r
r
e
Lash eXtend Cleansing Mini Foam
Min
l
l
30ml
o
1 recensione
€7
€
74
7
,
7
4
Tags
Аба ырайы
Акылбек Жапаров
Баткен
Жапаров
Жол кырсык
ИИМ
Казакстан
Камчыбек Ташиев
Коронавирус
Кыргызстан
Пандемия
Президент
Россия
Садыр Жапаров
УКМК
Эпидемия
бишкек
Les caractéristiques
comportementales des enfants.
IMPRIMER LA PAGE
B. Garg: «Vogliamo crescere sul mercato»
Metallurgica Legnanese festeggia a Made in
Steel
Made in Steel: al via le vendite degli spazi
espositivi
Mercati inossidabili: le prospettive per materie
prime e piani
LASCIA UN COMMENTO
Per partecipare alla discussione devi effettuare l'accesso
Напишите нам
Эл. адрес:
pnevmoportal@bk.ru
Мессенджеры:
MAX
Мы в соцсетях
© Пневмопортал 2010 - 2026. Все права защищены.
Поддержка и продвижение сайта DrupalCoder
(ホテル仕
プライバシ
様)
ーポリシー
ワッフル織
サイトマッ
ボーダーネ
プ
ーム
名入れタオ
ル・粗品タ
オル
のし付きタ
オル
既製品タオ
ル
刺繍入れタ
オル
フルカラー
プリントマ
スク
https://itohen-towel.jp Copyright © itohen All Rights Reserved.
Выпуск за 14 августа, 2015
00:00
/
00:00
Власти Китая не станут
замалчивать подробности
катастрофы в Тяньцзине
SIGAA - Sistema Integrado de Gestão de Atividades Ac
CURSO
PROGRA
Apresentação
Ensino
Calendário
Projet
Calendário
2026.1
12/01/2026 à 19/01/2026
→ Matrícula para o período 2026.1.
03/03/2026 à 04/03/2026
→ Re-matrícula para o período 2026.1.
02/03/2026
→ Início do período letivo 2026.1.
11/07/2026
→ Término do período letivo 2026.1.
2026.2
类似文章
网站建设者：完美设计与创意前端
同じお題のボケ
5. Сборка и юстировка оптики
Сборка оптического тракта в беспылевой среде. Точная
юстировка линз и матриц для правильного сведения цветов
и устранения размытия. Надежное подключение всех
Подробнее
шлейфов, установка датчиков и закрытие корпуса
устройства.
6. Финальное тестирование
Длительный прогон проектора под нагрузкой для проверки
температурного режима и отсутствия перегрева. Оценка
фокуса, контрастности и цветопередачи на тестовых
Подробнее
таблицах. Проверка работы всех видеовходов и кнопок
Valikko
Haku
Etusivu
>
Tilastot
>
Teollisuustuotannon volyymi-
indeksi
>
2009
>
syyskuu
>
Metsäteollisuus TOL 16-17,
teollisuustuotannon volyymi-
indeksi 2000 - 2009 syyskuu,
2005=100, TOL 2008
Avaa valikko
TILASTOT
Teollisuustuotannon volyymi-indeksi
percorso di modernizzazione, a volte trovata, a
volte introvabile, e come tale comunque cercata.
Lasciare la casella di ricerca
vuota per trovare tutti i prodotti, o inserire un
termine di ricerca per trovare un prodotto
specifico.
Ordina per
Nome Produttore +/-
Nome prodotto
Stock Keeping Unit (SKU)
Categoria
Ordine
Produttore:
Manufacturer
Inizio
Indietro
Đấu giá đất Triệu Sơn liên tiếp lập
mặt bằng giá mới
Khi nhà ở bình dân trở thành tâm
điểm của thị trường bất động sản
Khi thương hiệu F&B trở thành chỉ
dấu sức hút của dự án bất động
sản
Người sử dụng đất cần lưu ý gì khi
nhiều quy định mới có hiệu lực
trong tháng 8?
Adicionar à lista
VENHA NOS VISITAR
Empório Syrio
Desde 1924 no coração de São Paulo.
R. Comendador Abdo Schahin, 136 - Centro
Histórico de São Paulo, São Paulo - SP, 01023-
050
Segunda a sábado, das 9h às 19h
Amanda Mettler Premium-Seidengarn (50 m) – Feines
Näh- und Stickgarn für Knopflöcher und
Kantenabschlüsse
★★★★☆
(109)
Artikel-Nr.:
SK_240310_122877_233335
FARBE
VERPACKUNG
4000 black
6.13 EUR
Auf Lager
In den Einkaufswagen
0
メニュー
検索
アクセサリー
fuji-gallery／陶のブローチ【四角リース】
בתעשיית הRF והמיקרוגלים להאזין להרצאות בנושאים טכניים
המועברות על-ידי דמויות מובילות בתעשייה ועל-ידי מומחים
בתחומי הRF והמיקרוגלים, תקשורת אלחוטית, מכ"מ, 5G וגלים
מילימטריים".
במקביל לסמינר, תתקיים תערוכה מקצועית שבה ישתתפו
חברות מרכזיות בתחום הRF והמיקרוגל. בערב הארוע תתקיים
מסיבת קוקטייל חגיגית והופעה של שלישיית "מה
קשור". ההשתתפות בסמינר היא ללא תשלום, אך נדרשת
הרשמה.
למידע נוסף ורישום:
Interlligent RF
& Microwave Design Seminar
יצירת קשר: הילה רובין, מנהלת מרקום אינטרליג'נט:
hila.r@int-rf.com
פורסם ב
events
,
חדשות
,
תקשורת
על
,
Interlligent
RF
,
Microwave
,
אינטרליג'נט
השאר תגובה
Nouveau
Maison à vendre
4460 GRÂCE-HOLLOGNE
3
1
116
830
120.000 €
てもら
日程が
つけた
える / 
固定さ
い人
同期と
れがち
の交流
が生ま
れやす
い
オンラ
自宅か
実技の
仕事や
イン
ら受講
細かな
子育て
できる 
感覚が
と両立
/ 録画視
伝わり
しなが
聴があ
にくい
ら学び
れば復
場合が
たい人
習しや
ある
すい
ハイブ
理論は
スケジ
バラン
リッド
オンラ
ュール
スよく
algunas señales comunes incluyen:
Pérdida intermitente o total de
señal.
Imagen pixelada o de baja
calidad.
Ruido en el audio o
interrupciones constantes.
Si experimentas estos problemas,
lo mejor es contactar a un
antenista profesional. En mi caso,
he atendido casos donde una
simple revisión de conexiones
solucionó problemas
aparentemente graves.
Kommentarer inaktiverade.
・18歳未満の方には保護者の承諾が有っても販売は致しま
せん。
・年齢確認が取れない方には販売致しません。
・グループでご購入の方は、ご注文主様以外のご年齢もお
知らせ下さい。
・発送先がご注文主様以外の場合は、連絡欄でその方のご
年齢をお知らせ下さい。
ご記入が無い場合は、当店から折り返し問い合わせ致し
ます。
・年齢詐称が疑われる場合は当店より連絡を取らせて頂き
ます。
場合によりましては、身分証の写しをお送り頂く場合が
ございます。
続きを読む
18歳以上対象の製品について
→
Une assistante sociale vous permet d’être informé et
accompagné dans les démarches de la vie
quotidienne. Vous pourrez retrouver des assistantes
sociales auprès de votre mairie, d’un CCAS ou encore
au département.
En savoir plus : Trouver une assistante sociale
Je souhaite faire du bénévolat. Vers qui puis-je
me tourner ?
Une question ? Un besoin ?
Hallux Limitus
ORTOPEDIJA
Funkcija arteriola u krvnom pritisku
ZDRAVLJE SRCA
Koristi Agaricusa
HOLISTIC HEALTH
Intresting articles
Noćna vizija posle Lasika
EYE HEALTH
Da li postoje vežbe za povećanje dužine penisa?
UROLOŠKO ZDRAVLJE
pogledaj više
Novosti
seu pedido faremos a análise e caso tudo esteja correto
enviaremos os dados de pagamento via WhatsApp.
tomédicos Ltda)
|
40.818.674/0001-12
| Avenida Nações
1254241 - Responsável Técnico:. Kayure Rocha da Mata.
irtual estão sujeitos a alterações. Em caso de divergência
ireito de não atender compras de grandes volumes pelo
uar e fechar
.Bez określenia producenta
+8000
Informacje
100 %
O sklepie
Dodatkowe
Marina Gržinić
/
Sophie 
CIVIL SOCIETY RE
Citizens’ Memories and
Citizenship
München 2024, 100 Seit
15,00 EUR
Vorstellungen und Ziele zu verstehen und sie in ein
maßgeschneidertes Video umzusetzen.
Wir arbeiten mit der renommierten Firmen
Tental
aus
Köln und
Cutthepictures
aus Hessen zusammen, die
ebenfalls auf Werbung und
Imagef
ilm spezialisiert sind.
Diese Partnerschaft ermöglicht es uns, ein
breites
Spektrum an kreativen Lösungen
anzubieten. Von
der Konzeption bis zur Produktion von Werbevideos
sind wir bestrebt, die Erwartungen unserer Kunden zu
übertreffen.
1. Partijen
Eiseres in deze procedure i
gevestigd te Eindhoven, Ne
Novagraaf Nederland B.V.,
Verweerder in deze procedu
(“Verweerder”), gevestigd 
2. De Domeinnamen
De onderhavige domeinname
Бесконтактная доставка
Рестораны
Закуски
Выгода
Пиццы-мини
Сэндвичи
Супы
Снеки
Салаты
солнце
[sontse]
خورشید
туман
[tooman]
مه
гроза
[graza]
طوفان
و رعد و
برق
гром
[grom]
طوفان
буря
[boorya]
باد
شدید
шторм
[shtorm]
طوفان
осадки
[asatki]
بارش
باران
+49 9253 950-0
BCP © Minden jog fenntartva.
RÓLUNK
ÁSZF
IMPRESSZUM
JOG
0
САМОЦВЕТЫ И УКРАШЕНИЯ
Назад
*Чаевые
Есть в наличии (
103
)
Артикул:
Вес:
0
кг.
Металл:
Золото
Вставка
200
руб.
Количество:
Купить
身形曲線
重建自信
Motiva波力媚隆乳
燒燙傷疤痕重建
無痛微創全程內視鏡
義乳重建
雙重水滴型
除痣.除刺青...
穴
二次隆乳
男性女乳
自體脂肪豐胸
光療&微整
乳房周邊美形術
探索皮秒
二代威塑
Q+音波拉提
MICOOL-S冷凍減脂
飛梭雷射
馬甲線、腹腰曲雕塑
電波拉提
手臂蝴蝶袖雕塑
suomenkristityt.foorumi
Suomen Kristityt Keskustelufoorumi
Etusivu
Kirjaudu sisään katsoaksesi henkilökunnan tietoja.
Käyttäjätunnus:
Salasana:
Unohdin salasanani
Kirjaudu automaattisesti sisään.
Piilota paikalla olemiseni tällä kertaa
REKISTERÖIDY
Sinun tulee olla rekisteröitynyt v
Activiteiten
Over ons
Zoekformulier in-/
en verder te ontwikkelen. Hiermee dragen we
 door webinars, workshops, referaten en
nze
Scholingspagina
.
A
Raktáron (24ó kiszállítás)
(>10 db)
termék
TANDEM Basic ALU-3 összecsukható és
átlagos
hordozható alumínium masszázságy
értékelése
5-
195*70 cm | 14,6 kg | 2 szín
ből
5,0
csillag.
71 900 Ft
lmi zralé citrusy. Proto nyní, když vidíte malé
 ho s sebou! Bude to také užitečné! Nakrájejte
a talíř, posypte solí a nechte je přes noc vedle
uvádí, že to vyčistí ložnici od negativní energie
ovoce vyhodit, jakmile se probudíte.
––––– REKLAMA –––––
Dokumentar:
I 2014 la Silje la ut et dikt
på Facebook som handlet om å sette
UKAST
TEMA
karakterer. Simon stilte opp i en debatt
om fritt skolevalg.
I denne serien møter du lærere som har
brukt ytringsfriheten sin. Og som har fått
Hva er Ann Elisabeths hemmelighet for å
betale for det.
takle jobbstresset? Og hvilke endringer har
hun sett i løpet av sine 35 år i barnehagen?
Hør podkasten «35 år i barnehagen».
════════
▶ [The problem]: Could you convert the entries, from the very start through the line holding "IMPRIMER LA PAGE" (inclusive), into a Markdown table with the columns Row and Line, numbering each line and skipping any blank ones?

▶ [Task output]:
| Row | Line |
|---|---|
| 1 | r |
| 2 | r |
| 3 | e |
| 4 | Lash eXtend Cleansing Mini Foam |
| 5 | Min |
| 6 | l |
| 7 | l |
| 8 | 30ml |
| 9 | o |
| 10 | 1 recensione |
| 11 | €7 |
| 12 | € |
| 13 | 74 |
| 14 | 7 |
| 15 | , |
| 16 | 7 |
| 17 | 4 |
| 18 | Tags |
| 19 | Аба ырайы |
| 20 | Акылбек Жапаров |
| 21 | Баткен |
| 22 | Жапаров |
| 23 | Жол кырсык |
| 24 | ИИМ |
| 25 | Казакстан |
| 26 | Камчыбек Ташиев |
| 27 | Коронавирус |
| 28 | Кыргызстан |
| 29 | Пандемия |
| 30 | Президент |
| 31 | Россия |
| 32 | Садыр Жапаров |
| 33 | УКМК |
| 34 | Эпидемия |
| 35 | бишкек |
| 36 | Les caractéristiques |
| 37 | comportementales des enfants. |
| 38 | IMPRIMER LA PAGE |